* _YOUR INSTRUCTIONS_: Output every line of the data exactly as it appears.

* _MATERIAL SHOWN_:
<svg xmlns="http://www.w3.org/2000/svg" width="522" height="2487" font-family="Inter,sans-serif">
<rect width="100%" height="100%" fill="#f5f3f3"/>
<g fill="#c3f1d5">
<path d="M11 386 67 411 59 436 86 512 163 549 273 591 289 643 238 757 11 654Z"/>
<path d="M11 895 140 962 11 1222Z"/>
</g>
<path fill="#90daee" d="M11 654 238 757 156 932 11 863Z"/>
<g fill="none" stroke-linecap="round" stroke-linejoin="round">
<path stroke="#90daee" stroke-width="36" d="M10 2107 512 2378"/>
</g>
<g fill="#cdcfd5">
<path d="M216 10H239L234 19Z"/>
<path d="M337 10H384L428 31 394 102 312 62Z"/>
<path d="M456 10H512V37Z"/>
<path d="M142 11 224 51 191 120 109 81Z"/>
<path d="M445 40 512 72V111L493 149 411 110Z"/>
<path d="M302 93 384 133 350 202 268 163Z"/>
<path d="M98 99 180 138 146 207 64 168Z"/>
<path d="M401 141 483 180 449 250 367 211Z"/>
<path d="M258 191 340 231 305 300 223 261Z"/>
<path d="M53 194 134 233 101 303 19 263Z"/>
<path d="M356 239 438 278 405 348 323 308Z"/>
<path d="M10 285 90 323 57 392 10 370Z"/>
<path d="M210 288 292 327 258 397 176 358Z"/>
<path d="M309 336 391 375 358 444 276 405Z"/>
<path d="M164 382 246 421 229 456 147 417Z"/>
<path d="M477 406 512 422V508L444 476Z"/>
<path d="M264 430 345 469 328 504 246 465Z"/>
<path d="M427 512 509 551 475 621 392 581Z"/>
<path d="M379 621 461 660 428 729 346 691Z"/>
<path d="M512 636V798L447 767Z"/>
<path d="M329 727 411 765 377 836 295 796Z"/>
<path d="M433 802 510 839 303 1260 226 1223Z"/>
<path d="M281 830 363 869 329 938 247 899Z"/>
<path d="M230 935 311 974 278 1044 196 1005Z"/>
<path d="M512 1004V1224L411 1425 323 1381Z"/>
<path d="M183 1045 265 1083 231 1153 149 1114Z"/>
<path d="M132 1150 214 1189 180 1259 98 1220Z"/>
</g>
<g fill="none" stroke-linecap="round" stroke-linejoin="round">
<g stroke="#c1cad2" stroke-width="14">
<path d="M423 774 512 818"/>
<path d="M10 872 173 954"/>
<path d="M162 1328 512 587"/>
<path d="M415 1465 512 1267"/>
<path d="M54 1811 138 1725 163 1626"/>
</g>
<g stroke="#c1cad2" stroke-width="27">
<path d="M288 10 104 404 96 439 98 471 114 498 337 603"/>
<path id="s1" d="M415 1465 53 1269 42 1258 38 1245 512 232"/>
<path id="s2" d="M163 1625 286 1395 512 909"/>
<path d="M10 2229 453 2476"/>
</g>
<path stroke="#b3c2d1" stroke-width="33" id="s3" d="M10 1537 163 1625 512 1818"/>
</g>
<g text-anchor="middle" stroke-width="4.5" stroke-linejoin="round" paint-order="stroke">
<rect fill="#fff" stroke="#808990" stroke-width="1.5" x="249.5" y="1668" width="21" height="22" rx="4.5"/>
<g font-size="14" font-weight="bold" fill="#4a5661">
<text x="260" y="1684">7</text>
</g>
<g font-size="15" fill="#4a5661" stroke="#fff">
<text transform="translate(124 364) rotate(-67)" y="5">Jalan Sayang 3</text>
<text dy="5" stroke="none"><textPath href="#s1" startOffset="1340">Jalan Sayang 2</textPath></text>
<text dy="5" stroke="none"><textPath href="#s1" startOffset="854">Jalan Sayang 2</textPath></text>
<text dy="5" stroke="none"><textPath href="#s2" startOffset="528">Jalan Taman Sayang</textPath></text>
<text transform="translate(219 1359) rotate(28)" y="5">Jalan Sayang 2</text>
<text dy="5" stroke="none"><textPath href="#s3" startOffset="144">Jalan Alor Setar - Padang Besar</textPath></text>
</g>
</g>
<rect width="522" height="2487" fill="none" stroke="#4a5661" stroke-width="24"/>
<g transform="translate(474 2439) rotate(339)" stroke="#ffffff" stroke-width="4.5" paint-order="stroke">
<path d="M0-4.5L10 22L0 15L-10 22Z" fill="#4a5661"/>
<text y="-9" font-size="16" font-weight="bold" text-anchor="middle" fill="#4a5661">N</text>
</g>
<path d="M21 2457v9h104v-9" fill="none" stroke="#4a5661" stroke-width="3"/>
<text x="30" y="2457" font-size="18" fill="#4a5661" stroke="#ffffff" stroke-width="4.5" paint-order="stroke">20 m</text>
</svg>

* _RESPONSE TO THIS EXERCISE_:
<svg xmlns="http://www.w3.org/2000/svg" width="522" height="2487" font-family="Inter,sans-serif">
<rect width="100%" height="100%" fill="#f5f3f3"/>
<g fill="#c3f1d5">
<path d="M11 386 67 411 59 436 86 512 163 549 273 591 289 643 238 757 11 654Z"/>
<path d="M11 895 140 962 11 1222Z"/>
</g>
<path fill="#90daee" d="M11 654 238 757 156 932 11 863Z"/>
<g fill="none" stroke-linecap="round" stroke-linejoin="round">
<path stroke="#90daee" stroke-width="36" d="M10 2107 512 2378"/>
</g>
<g fill="#cdcfd5">
<path d="M216 10H239L234 19Z"/>
<path d="M337 10H384L428 31 394 102 312 62Z"/>
<path d="M456 10H512V37Z"/>
<path d="M142 11 224 51 191 120 109 81Z"/>
<path d="M445 40 512 72V111L493 149 411 110Z"/>
<path d="M302 93 384 133 350 202 268 163Z"/>
<path d="M98 99 180 138 146 207 64 168Z"/>
<path d="M401 141 483 180 449 250 367 211Z"/>
<path d="M258 191 340 231 305 300 223 261Z"/>
<path d="M53 194 134 233 101 303 19 263Z"/>
<path d="M356 239 438 278 405 348 323 308Z"/>
<path d="M10 285 90 323 57 392 10 370Z"/>
<path d="M210 288 292 327 258 397 176 358Z"/>
<path d="M309 336 391 375 358 444 276 405Z"/>
<path d="M164 382 246 421 229 456 147 417Z"/>
<path d="M477 406 512 422V508L444 476Z"/>
<path d="M264 430 345 469 328 504 246 465Z"/>
<path d="M427 512 509 551 475 621 392 581Z"/>
<path d="M379 621 461 660 428 729 346 691Z"/>
<path d="M512 636V798L447 767Z"/>
<path d="M329 727 411 765 377 836 295 796Z"/>
<path d="M433 802 510 839 303 1260 226 1223Z"/>
<path d="M281 830 363 869 329 938 247 899Z"/>
<path d="M230 935 311 974 278 1044 196 1005Z"/>
<path d="M512 1004V1224L411 1425 323 1381Z"/>
<path d="M183 1045 265 1083 231 1153 149 1114Z"/>
<path d="M132 1150 214 1189 180 1259 98 1220Z"/>
</g>
<g fill="none" stroke-linecap="round" stroke-linejoin="round">
<g stroke="#c1cad2" stroke-width="14">
<path d="M423 774 512 818"/>
<path d="M10 872 173 954"/>
<path d="M162 1328 512 587"/>
<path d="M415 1465 512 1267"/>
<path d="M54 1811 138 1725 163 1626"/>
</g>
<g stroke="#c1cad2" stroke-width="27">
<path d="M288 10 104 404 96 439 98 471 114 498 337 603"/>
<path id="s1" d="M415 1465 53 1269 42 1258 38 1245 512 232"/>
<path id="s2" d="M163 1625 286 1395 512 909"/>
<path d="M10 2229 453 2476"/>
</g>
<path stroke="#b3c2d1" stroke-width="33" id="s3" d="M10 1537 163 1625 512 1818"/>
</g>
<g text-anchor="middle" stroke-width="4.5" stroke-linejoin="round" paint-order="stroke">
<rect fill="#fff" stroke="#808990" stroke-width="1.5" x="249.5" y="1668" width="21" height="22" rx="4.5"/>
<g font-size="14" font-weight="bold" fill="#4a5661">
<text x="260" y="1684">7</text>
</g>
<g font-size="15" fill="#4a5661" stroke="#fff">
<text transform="translate(124 364) rotate(-67)" y="5">Jalan Sayang 3</text>
<text dy="5" stroke="none"><textPath href="#s1" startOffset="1340">Jalan Sayang 2</textPath></text>
<text dy="5" stroke="none"><textPath href="#s1" startOffset="854">Jalan Sayang 2</textPath></text>
<text dy="5" stroke="none"><textPath href="#s2" startOffset="528">Jalan Taman Sayang</textPath></text>
<text transform="translate(219 1359) rotate(28)" y="5">Jalan Sayang 2</text>
<text dy="5" stroke="none"><textPath href="#s3" startOffset="144">Jalan Alor Setar - Padang Besar</textPath></text>
</g>
</g>
<rect width="522" height="2487" fill="none" stroke="#4a5661" stroke-width="24"/>
<g transform="translate(474 2439) rotate(339)" stroke="#ffffff" stroke-width="4.5" paint-order="stroke">
<path d="M0-4.5L10 22L0 15L-10 22Z" fill="#4a5661"/>
<text y="-9" font-size="16" font-weight="bold" text-anchor="middle" fill="#4a5661">N</text>
</g>
<path d="M21 2457v9h104v-9" fill="none" stroke="#4a5661" stroke-width="3"/>
<text x="30" y="2457" font-size="18" fill="#4a5661" stroke="#ffffff" stroke-width="4.5" paint-order="stroke">20 m</text>
</svg>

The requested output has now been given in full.